The new healthcare bill mandates that all Americans must have health insurance, and the Internal Revenue Service (IRS) is charged with enforcing that mandate.
The IRS will have to hire between 11,800 and 16,500 new employees to manage its new responsibilities, according to analysis by the Minority of the House Ways and Means Committee.
The IRS’s budget is over $12 billion. The Congressional Budget Office (CBO) has estimated that the IRS budget will have to grow by as much as $10 billion to pay for the additional work.
Yet the cost of employing these federal workers is small compared to the cost Americans face in complying with the more than 9,000-page tax code, in terms of lost time and revenue.
In 2009, Americans spent an estimated 3.8 billion hours complying with income tax laws at a cost of $110 billion. Americans also spent nearly $30 billion for help with their taxes – from buying software to paying professional tax accountants.

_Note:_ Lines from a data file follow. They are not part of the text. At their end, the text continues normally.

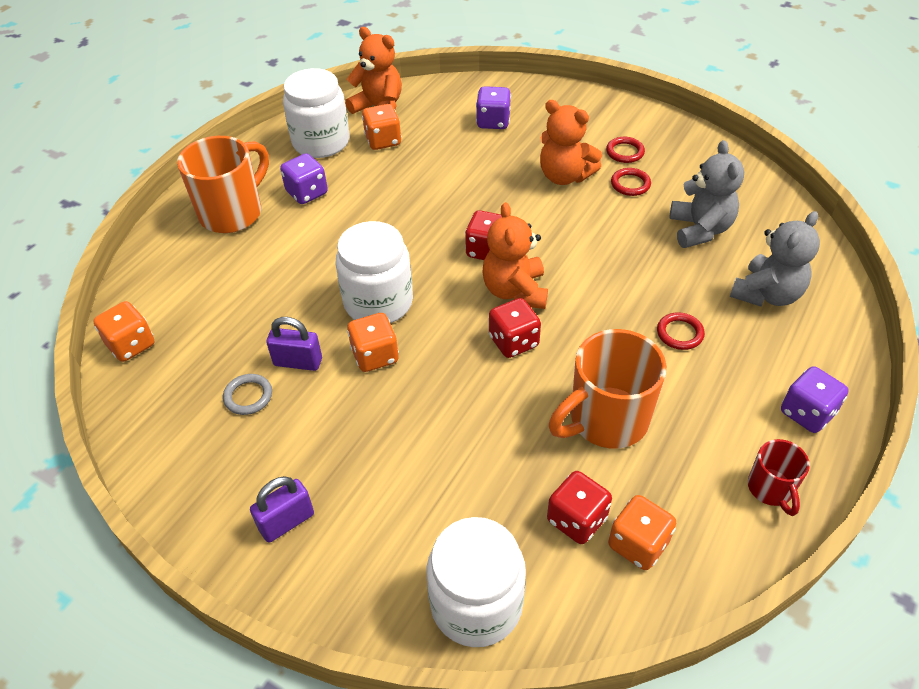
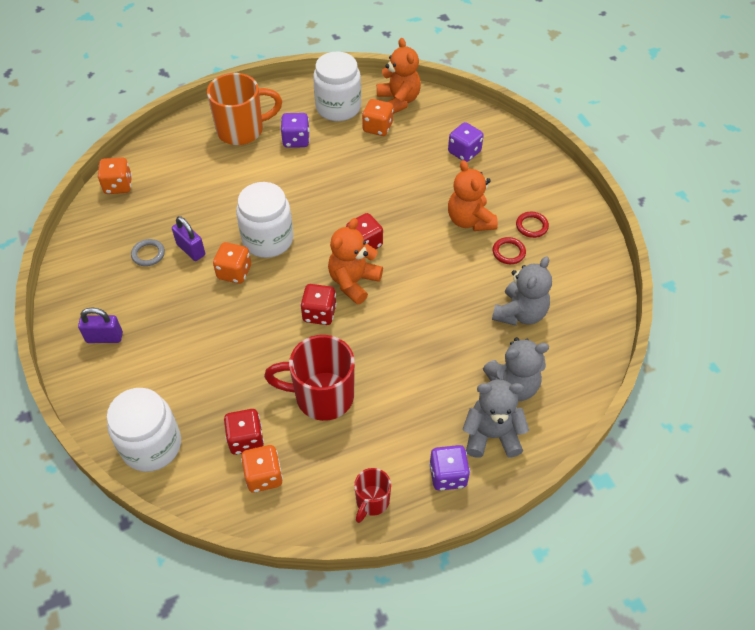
camera: 35 degrees right, 5 degrees up
orange mug [549,329,667,449] -> red mug [264,335,355,421]
red ring [657,312,705,350] -> none
none -> grey teddy bear [463,379,529,458]

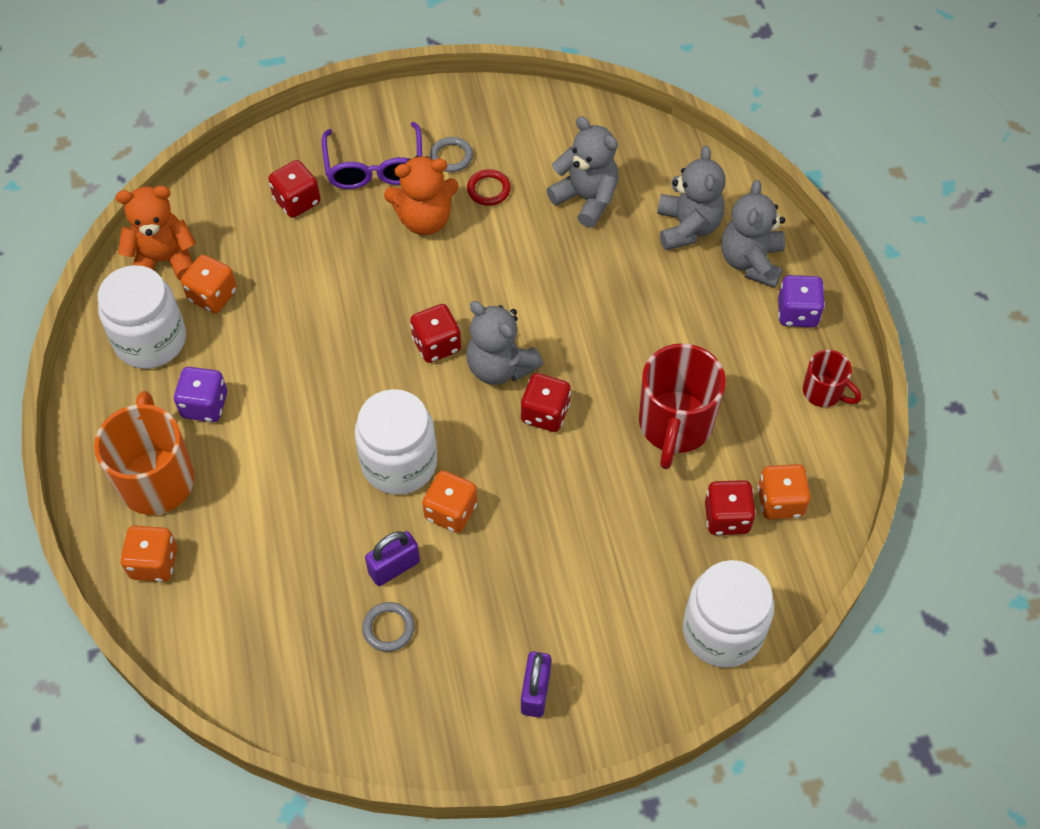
camera: 80 degrees left, 5 degrees up
orange dice [98,157,132,194] -> orange dice moved to [120,526,177,582]
orange teddy bear [328,218,383,305] -> grey teddy bear [466,301,543,385]
purple dice [448,122,484,162] -> red dice [268,160,320,218]
red ring [516,212,549,238] -> grey ring [430,137,473,172]
none -> purple glasses [322,122,422,189]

This means that the average American taxpayer spent 26.4 hours and nearly $200 preparing their taxes.
As Bankrupting America has reported, the IRS Commissioner Douglas Shulman himself pays someone else to do his taxes because he finds the tax code too complex.
Just as individuals lose time and resources to the individual tax code, businesses spent nearly $160 billion in 2009 to comply with the tax system.
Yet the tax code continues to grow more complex. Between 2008 and 2009, the average time spent on taxes for an individual taxpayer went up by a full hour. The new health care bill – and its expansion of the IRS – will add to the problem.